The risk of being disqualified as a director is the nightmare scenario that hovers in the back of most directors’ minds. It is usually coupled with insolvency and bankruptcy proceedings, with all the associated difficulties those can bring.
Who Has the Power to Threaten a Director with Disqualification?
The Insolvency Service are tasked with pursuing disqualification of director cases. The basis behind most of these cases is that pursuing disqualification is regarded as in the public interest because of the “impact on every law-abiding tax payer”. In other words, the Insolvency Service is primarily motivated by ensuring that the tax burden is as fairly and widely spread as possible. On the face of it, it does not take into account the reasons behind a director’s actions, their motivations or the jobs and livelihoods that are put at risk whenever a director is threatened with disqualification.
Why Might I Face Disqualification as a Director?
Disqualification for Crown Debt is a frequently cited reason for disqualifying someone as a director. Figures from the Insolvency Service state that the average amount outstanding to HMRC in such cases is £975,740. However, in many cases, the outstanding amounts are considerable lower and often between £100,000 and £120,000. This means that even businesses with relatively low annual turnovers can run into problems in this area. Rising Crown Debt risks a director facing an allegation of treating the Crown unfairly or of trading that is detrimental to the Crown.
Failure to keep up to date and accurate records is another common reason for disqualification. The duty to keep up-to-date and accurate records is a statutory one under section 386 of the Companies Act 2006 (the Act). In the words of the Act, records fulfil this duty if they (a) show and explain the company’s transactions; (b) disclose with reasonable accuracy, at any time, the financial position of the company at that time; and (c) enable the directors to ensure that any accounts required to be prepared comply with the requirements of this Act. Recent case law demonstrates that a director’s inability to show that he or she is running their company for legitimate purposes may result in disqualification. The test that a director must pass is undoubtedly a high one, which goes to show the seriousness with which the Insolvency Service regards the record-keeping duty.
Why Is a Lack of Accounting Records Regarded as Such a Serious Matter?
Accounting records are key when it comes to investigating what happened in the business, when and why.
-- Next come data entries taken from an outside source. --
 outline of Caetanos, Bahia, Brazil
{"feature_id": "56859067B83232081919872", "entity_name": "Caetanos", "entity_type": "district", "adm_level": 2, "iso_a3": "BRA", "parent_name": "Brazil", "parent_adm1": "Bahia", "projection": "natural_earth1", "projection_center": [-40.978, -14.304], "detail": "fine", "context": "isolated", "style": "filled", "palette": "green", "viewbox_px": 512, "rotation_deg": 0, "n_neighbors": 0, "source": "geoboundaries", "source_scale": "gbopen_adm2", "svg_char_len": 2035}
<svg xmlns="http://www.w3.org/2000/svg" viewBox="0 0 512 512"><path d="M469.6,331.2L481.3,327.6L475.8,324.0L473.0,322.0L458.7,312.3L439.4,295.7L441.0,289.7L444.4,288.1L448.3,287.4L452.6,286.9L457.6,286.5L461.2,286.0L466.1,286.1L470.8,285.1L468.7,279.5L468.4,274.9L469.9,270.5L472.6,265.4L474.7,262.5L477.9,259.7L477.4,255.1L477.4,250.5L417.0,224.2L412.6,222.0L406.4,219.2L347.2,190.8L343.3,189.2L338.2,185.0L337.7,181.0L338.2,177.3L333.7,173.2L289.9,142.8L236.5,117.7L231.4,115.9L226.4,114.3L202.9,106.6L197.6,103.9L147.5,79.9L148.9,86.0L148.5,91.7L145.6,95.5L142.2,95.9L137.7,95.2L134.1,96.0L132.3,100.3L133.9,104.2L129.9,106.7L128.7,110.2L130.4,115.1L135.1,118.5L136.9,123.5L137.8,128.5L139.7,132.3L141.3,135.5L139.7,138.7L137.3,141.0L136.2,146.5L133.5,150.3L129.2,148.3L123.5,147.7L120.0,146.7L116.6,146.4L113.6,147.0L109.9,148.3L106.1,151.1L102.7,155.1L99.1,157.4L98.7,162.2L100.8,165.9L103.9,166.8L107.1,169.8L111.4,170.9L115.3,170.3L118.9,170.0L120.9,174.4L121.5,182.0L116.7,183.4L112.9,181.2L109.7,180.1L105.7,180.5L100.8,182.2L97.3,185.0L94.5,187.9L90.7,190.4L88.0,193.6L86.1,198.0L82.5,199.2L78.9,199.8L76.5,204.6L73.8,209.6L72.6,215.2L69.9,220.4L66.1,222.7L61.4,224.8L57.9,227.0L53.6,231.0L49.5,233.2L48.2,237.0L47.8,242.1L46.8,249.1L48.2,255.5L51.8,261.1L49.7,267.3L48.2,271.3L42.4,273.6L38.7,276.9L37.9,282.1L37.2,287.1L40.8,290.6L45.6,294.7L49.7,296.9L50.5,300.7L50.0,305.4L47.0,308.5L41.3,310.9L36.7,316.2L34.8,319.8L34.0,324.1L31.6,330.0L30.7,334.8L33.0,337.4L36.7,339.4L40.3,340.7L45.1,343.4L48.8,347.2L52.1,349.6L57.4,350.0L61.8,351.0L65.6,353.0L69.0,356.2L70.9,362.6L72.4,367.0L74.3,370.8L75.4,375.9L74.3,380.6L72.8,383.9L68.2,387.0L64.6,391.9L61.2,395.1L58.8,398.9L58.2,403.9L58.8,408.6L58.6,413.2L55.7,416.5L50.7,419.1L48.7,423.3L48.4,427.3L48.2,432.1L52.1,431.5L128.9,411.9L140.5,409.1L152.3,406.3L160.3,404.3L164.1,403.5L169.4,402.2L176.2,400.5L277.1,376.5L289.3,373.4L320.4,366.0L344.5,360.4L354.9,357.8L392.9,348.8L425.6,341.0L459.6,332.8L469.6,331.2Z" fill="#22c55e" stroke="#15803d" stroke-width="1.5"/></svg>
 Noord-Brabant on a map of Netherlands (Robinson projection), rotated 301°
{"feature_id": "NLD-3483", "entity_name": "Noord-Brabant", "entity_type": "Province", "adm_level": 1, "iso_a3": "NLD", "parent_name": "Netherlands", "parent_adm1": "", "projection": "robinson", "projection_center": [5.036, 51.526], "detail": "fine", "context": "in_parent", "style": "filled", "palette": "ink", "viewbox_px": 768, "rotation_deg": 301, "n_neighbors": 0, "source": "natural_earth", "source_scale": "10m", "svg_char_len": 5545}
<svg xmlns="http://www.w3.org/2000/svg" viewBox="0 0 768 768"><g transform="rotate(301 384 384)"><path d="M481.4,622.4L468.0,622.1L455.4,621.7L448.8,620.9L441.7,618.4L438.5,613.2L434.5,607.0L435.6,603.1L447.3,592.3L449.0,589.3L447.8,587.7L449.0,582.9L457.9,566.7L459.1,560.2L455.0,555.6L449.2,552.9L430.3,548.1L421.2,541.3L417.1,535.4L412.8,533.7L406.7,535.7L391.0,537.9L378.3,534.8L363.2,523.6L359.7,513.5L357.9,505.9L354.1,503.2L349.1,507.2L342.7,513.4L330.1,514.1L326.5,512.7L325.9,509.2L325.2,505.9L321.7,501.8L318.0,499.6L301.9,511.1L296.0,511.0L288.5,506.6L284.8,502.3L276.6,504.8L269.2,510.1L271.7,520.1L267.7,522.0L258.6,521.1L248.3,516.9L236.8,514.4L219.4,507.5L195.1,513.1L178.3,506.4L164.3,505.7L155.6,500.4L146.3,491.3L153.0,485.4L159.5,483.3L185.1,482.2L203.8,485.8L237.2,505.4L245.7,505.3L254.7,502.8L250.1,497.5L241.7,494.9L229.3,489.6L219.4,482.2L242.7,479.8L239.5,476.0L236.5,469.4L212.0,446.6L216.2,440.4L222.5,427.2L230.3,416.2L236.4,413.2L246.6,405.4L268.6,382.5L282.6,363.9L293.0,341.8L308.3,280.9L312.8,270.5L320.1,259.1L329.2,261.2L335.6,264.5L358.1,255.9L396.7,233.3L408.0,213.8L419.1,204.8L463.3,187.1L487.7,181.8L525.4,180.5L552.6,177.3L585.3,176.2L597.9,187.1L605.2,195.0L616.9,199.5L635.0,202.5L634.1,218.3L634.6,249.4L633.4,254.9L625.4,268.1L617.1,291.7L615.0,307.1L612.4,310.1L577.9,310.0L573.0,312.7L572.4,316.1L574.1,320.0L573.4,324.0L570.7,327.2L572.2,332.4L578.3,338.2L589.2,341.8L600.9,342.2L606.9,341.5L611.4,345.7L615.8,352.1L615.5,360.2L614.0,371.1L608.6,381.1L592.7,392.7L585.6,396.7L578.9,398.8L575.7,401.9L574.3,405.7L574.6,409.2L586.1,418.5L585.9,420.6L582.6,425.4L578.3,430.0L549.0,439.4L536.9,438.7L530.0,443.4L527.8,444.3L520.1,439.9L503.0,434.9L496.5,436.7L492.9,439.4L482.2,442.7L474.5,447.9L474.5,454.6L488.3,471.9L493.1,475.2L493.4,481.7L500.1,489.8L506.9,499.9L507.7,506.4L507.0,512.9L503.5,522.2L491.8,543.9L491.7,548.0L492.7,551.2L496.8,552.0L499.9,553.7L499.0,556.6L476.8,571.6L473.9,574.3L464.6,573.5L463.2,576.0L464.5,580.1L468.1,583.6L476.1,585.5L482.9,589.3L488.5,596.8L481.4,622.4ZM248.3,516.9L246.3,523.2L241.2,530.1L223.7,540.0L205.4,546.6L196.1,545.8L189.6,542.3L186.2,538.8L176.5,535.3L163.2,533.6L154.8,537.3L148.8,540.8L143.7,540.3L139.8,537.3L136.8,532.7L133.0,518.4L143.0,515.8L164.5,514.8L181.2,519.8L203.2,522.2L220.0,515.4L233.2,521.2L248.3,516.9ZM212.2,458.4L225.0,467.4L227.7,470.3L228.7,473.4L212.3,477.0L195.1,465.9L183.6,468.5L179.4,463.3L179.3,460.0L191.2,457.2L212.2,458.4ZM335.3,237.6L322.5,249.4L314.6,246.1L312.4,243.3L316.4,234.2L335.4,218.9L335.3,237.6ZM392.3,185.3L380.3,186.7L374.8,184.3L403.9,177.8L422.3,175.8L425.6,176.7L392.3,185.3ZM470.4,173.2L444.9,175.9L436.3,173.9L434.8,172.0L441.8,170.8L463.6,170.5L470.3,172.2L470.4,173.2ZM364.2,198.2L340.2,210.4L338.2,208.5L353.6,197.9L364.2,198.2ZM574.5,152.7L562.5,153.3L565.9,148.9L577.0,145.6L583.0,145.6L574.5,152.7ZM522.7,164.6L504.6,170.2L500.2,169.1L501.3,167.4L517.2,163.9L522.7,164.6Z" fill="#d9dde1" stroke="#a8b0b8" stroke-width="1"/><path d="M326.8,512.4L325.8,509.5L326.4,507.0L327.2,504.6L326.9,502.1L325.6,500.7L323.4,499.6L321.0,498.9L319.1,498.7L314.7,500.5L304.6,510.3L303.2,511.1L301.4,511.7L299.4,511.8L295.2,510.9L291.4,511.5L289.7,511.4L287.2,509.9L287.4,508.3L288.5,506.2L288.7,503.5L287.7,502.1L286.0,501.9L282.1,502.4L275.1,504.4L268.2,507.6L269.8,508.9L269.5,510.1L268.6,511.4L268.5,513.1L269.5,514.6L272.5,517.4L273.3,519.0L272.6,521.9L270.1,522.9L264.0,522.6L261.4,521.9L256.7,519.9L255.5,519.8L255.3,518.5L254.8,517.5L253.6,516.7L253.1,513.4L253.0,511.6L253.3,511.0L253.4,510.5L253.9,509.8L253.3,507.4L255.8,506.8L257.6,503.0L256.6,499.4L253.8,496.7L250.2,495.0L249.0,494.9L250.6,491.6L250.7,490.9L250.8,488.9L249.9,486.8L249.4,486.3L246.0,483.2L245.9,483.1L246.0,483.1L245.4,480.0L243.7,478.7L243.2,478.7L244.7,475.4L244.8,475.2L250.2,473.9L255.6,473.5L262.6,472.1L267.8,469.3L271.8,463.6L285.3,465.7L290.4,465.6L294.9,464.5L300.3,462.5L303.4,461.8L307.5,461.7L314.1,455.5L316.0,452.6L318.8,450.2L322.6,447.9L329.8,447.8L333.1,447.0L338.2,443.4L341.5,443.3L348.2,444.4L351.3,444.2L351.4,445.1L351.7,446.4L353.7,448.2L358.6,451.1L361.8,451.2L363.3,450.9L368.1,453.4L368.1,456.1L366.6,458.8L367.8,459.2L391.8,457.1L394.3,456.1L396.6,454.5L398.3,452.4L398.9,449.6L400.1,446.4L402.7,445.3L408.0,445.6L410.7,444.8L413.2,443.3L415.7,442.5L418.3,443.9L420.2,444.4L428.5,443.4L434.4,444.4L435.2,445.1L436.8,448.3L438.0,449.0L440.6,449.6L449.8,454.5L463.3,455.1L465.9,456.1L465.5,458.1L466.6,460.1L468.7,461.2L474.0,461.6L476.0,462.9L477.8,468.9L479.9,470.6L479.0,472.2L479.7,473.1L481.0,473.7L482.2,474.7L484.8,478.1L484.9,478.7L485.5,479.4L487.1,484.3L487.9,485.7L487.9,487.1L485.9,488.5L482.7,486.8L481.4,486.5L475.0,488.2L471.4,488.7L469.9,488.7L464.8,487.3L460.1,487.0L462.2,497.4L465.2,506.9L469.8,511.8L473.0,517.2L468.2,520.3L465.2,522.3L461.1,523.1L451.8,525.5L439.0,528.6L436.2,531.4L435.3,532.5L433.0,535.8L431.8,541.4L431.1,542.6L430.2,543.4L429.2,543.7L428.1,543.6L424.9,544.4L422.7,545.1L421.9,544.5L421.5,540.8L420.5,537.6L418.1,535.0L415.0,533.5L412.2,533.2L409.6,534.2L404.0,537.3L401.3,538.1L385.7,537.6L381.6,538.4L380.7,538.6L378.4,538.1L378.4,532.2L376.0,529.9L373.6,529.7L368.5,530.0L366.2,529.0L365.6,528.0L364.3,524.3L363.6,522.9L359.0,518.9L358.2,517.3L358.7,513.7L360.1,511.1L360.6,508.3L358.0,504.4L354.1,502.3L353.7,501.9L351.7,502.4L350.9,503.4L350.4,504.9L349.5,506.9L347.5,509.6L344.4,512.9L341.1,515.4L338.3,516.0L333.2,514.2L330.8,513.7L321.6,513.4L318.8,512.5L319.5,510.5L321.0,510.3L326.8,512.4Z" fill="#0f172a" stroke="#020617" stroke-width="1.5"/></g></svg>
Without full and accurate accounting records, such as investigation may be impossible at worst and fruitless at best.
Can I Avert Disqualification for Crown Debt?
You may be able to do so if you successfully seek “time to pay arrangements” with HMRC. This often requires specialist advice from an accountant, solicitor or director disqualification specialist.
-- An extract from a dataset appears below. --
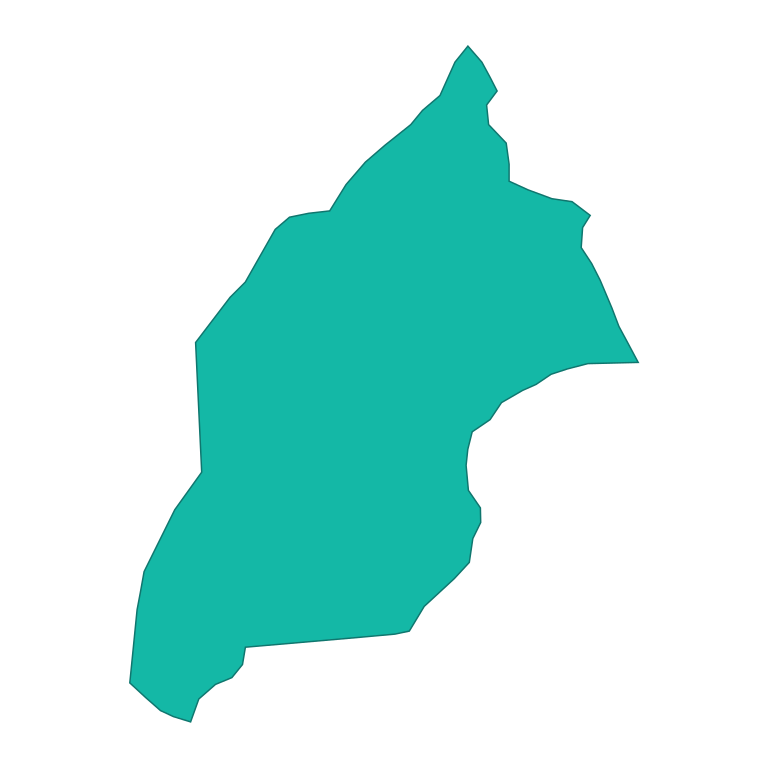 the district of São Francisco, Sergipe, Brazil
{"feature_id": "56859067B71066777145580", "entity_name": "São Francisco", "entity_type": "district", "adm_level": 2, "iso_a3": "BRA", "parent_name": "Brazil", "parent_adm1": "Sergipe", "projection": "albers", "projection_center": [-36.858, -10.332], "detail": "fine", "context": "isolated", "style": "filled", "palette": "teal", "viewbox_px": 768, "rotation_deg": 0, "n_neighbors": 0, "source": "geoboundaries", "source_scale": "gbopen_adm2", "svg_char_len": 990}
<svg xmlns="http://www.w3.org/2000/svg" viewBox="0 0 768 768"><path d="M195.6,342.5L201.7,472.2L174.8,509.7L144.1,571.6L140.3,592.8L137.1,609.7L129.8,682.9L145.6,697.5L160.5,710.6L173.4,716.6L190.6,721.9L198.8,699.0L215.5,684.4L231.9,677.6L242.5,664.5L245.4,647.2L361.9,637.1L395.0,634.1L409.3,631.1L424.2,606.4L454.4,578.5L469.3,562.4L472.8,538.6L480.7,522.5L480.4,507.9L468.4,490.4L466.1,465.4L467.8,449.3L472.2,431.8L490.1,419.6L501.5,402.6L522.6,390.4L536.1,384.4L551.0,374.3L567.1,369.0L587.9,363.6L613.4,363.0L638.2,362.4L627.1,341.6L618.9,326.4L611.9,308.0L600.2,280.3L591.7,263.6L581.2,247.6L582.6,227.6L590.2,215.4L572.1,201.7L551.9,198.7L527.9,189.8L509.1,181.2L509.1,164.2L506.2,143.1L488.6,124.6L486.6,105.0L497.1,91.0L490.4,77.9L481.9,62.2L467.9,46.1L455.0,62.1L440.0,95.5L422.5,110.4L410.8,124.6L385.0,145.2L365.4,162.1L346.1,184.5L329.7,210.9L308.6,213.3L289.5,217.2L275.2,229.4L245.3,282.1L230.1,297.3L195.6,342.5Z" fill="#14b8a6" stroke="#0f766e" stroke-width="1.5"/></svg>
What Happens If I Am Disqualified as a Director?
Your company may be wound up in the public interest by the Secretary of State for Business, Energy and Industrial Strategy. You are also likely to be required to give an undertaking that you will not take up a new directorship of a limited company for a period of time. This period is usually measured in years rather than months. The maximum period of disqualification allowed is fifteen years. However, any period of disqualification can have a catastrophic effect upon an individual’s business and personal life.
I Think I’m Going to Be Threatened with Disqualification as a Director. What Should I Do?
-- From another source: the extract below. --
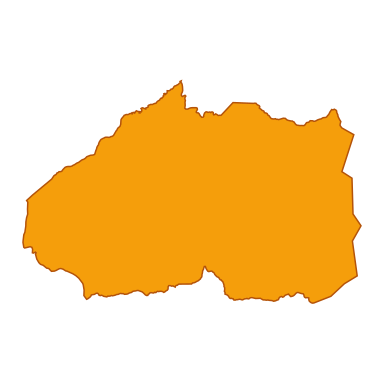 Porto Walter, Acre, Brazil (Robinson projection)
{"feature_id": "56859067B75974716553917", "entity_name": "Porto Walter", "entity_type": "district", "adm_level": 2, "iso_a3": "BRA", "parent_name": "Brazil", "parent_adm1": "Acre", "projection": "robinson", "projection_center": [-72.774, -8.451], "detail": "fine", "context": "isolated", "style": "filled", "palette": "amber", "viewbox_px": 384, "rotation_deg": 0, "n_neighbors": 0, "source": "geoboundaries", "source_scale": "gbopen_adm2", "svg_char_len": 5997}
<svg xmlns="http://www.w3.org/2000/svg" viewBox="0 0 384 384"><path d="M180.8,82.2L179.3,83.3L178.3,84.4L177.0,85.0L175.9,85.7L174.5,86.1L173.7,87.1L173.2,88.1L172.3,89.0L171.1,89.1L170.5,89.9L169.6,90.5L168.7,90.8L167.2,90.7L167.2,92.0L167.0,93.0L165.5,94.4L164.9,93.4L163.8,93.8L164.1,94.9L163.3,95.7L163.5,96.6L162.2,97.5L161.8,98.4L161.0,98.2L160.2,99.0L159.5,100.2L158.4,100.7L157.2,101.6L155.9,103.3L154.5,103.5L152.3,104.5L150.7,104.4L149.9,104.8L148.9,105.1L148.1,105.7L148.2,106.9L147.2,107.5L145.8,108.0L145.7,109.0L142.7,107.8L141.8,108.0L141.0,108.5L141.7,109.6L141.8,110.7L141.4,111.8L140.3,111.6L140.0,113.0L139.1,112.9L139.1,111.6L137.8,111.4L136.3,110.8L135.5,111.8L134.7,113.0L134.0,112.3L132.9,112.8L132.2,113.7L131.9,112.8L130.9,113.5L129.8,113.6L128.5,114.4L127.4,114.6L126.2,114.5L125.2,115.0L124.2,115.3L123.7,116.1L121.6,118.6L121.0,119.8L120.7,124.4L119.9,126.5L118.7,127.4L118.0,128.0L117.5,128.7L117.0,129.9L116.2,130.8L113.6,135.3L112.3,136.4L111.1,136.5L110.3,137.0L109.1,137.4L107.0,137.2L105.2,137.3L104.0,138.0L103.2,138.3L101.1,139.4L100.5,140.1L99.3,142.0L98.7,143.5L98.5,144.8L97.7,145.8L96.9,147.3L96.7,148.3L96.4,149.3L95.8,150.7L94.8,154.1L93.9,154.8L92.5,155.1L90.4,155.3L86.8,156.7L85.4,158.2L84.5,158.8L83.5,159.4L82.3,159.7L81.1,160.5L78.6,162.4L76.8,163.1L74.5,164.7L73.2,165.2L71.9,166.1L70.3,166.5L67.9,166.5L66.3,166.8L65.0,167.4L63.2,169.3L62.6,170.0L61.9,171.1L60.9,171.6L59.0,171.7L58.1,172.6L56.9,173.0L56.4,174.1L55.5,174.9L54.6,175.2L53.9,175.8L51.7,179.1L32.6,195.0L26.6,200.5L27.8,202.2L27.5,209.2L27.7,214.1L26.6,217.6L25.9,221.9L25.8,226.0L24.9,232.2L23.8,234.8L23.1,240.8L23.0,242.5L23.8,247.3L24.7,248.0L30.2,246.7L31.9,247.4L32.6,249.3L32.4,252.8L33.4,253.1L35.4,252.1L36.1,252.8L35.5,254.2L36.8,259.1L38.9,262.7L40.5,264.3L43.2,265.3L46.6,268.1L48.7,268.5L51.4,271.3L54.4,271.1L56.2,270.4L59.1,268.8L60.8,268.5L63.1,269.2L65.7,270.9L67.1,271.2L72.7,273.7L75.8,275.6L78.8,278.2L82.6,283.2L83.2,284.7L84.1,290.0L83.9,295.6L86.6,299.3L87.6,298.9L89.8,297.3L90.8,296.2L91.4,294.9L94.6,294.3L95.9,293.4L97.3,293.2L98.3,293.8L99.1,295.3L100.4,295.6L101.3,295.2L102.6,295.6L103.6,296.3L106.9,296.9L107.6,296.2L110.0,296.1L111.4,295.5L112.4,295.8L113.9,295.5L115.4,295.1L116.7,294.5L118.1,294.4L119.6,293.7L120.7,293.4L122.0,293.7L123.3,293.6L124.4,294.3L127.0,294.1L128.2,293.7L129.3,293.0L131.6,292.4L132.5,291.6L133.3,291.2L135.8,290.9L137.0,290.5L138.3,290.5L142.2,291.9L143.4,292.9L145.4,294.9L146.6,295.5L147.8,295.4L148.3,294.3L149.1,293.9L149.7,293.1L150.9,292.6L152.5,292.9L153.7,293.0L154.6,292.3L155.8,292.6L156.7,291.8L157.6,291.3L158.8,291.6L159.9,291.3L161.3,291.3L162.6,291.6L163.8,292.4L165.1,291.7L166.1,290.8L167.3,290.2L168.0,289.2L168.1,288.1L168.1,286.8L168.8,285.6L170.3,285.6L171.8,286.2L173.0,285.9L174.0,286.5L175.2,287.1L175.5,286.1L176.2,285.4L177.2,285.3L178.6,284.2L179.5,284.1L191.6,284.0L192.5,283.0L193.8,282.8L194.9,282.5L197.0,281.3L198.6,280.6L199.4,279.7L200.4,279.0L200.9,277.9L201.6,277.2L201.9,276.2L202.0,274.4L202.4,273.1L202.7,270.5L203.4,269.6L203.7,268.3L204.3,266.5L205.4,266.5L206.1,268.6L206.8,269.8L207.8,271.2L208.8,271.6L211.1,271.1L212.0,271.2L212.8,272.1L213.6,272.4L214.3,273.3L214.7,274.3L215.6,275.4L216.9,276.7L218.7,277.5L219.5,278.9L220.4,279.9L221.3,280.0L221.8,280.9L222.7,281.5L223.6,283.8L224.0,285.2L224.0,286.6L224.6,287.5L224.7,289.2L224.4,291.4L225.1,292.6L225.0,294.1L226.1,294.5L227.4,295.1L228.4,296.1L229.4,297.8L230.3,298.5L231.4,298.3L232.2,298.7L233.1,298.7L233.8,300.0L235.2,300.1L236.4,299.7L237.3,299.7L239.8,299.2L242.2,299.9L243.2,299.6L244.7,298.8L246.0,298.8L247.0,298.4L248.0,298.9L249.0,298.8L249.8,298.1L250.7,297.7L252.0,297.6L255.7,298.5L260.3,298.3L263.1,299.9L264.4,299.9L266.4,300.2L268.0,300.0L269.0,300.3L272.2,300.6L273.5,301.2L274.8,301.0L275.9,300.7L276.7,300.2L277.6,300.0L278.5,299.6L278.8,298.4L280.0,297.0L281.6,296.5L282.6,297.2L283.7,296.8L285.0,295.4L286.0,294.9L288.6,294.1L289.4,295.3L290.8,296.6L292.0,296.3L293.0,296.0L294.2,295.2L296.3,293.0L297.2,292.5L298.6,292.6L300.5,293.3L301.7,293.6L303.2,293.8L303.9,295.0L304.1,296.2L304.5,297.1L305.6,297.8L307.1,297.6L308.7,297.9L308.8,299.6L309.2,301.0L310.3,302.1L311.2,302.7L312.3,303.1L313.8,303.0L330.9,296.3L344.4,283.7L357.2,275.9L352.4,241.0L361.0,225.8L353.0,214.0L352.0,178.2L341.9,171.7L353.8,134.7L341.8,127.9L340.4,126.0L340.0,125.1L340.2,123.8L340.8,121.5L339.8,120.0L339.0,118.5L337.9,116.1L337.9,115.1L336.6,112.1L336.7,111.1L336.1,110.2L334.3,109.2L332.9,109.9L331.7,109.5L330.0,111.9L329.3,113.3L328.7,114.5L327.5,115.7L326.8,116.8L325.8,117.4L323.1,117.7L322.0,118.3L321.1,118.9L319.9,119.1L317.8,119.8L315.2,121.2L313.7,121.3L312.8,120.8L310.2,120.7L309.1,121.9L308.3,122.4L307.2,122.4L306.4,122.8L305.1,124.7L304.0,125.6L301.0,125.5L300.0,125.6L296.7,125.1L295.6,124.2L294.8,123.2L294.2,122.1L293.1,121.6L292.3,121.0L291.0,121.0L287.9,120.3L286.7,119.7L285.4,118.4L283.3,118.2L278.7,119.6L277.7,119.3L276.3,119.3L275.5,118.7L273.9,119.0L272.3,118.8L271.4,118.6L270.6,117.9L269.0,115.6L267.9,115.1L267.2,113.6L266.0,113.0L265.1,112.9L264.3,112.5L264.0,111.3L263.1,110.7L262.1,110.4L261.3,109.5L260.4,108.9L259.3,108.0L259.8,106.8L259.4,105.9L258.6,105.3L257.7,105.0L256.7,104.2L256.0,103.3L254.6,103.2L253.5,103.4L233.0,102.6L221.1,115.3L219.5,115.3L218.2,115.5L216.6,114.3L215.5,113.9L214.7,114.6L213.7,114.8L213.3,114.0L213.3,112.7L212.6,112.0L211.5,112.0L210.8,112.6L209.9,112.0L207.8,112.4L207.0,111.9L205.9,111.9L204.6,113.0L204.1,114.2L203.7,115.4L203.7,116.5L203.0,117.2L201.7,117.3L200.3,115.8L199.1,113.7L198.3,112.9L197.0,112.8L196.2,112.1L196.6,110.9L197.4,109.5L197.2,108.2L196.2,107.7L192.3,107.7L190.9,107.8L189.3,108.3L187.7,109.1L185.8,109.1L184.8,108.2L185.2,105.3L185.1,103.5L185.0,102.1L185.4,100.6L184.9,99.0L184.9,97.6L185.8,96.1L185.0,95.3L182.3,96.5L181.4,95.5L181.4,94.0L181.8,93.0L182.3,92.1L182.7,90.5L182.5,86.8L182.2,84.8L181.7,83.2L180.8,82.2ZM180.8,82.2L181.2,80.9L180.1,81.4L180.8,82.2Z" fill="#f59e0b" stroke="#b45309" stroke-width="1.5"/></svg>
Firstly, do not panic. Secondly, remember that now is not the time to bury your head in the sand. Thirdly, it is most definitely appropriate to seek expert legal help. With expert help, you can aim to avert disqualification proceedings at as early a stage as possible.
Great. How Will a Professional Help Me Do That?
An appropriate professional ought to be an expert at helping directors in your position put across the reality of their situation to the Insolvency Service. You can help your chances here if you have kept a contemporaneous diary of what actions you took, when and why. Furthermore, try to gather together any other documents, such as emails, phone logs and the like, that might go towards supporting your position.
Are There Any Mitigating Circumstances That May Be Taken into Account?
Yes, in some cases, there are – and an appropriately qualified expert will guide you through these. However, factors that have sometimes been considered relevant include the director’s proper reliance on a professional person during the conduct of their business; a single instance of misconduct that occurred during a period of severe or terminal illness suffered by a member of the director’s immediate family; and misconduct arising from duress. This list is neither exclusive nor necessarily applicable to all situations.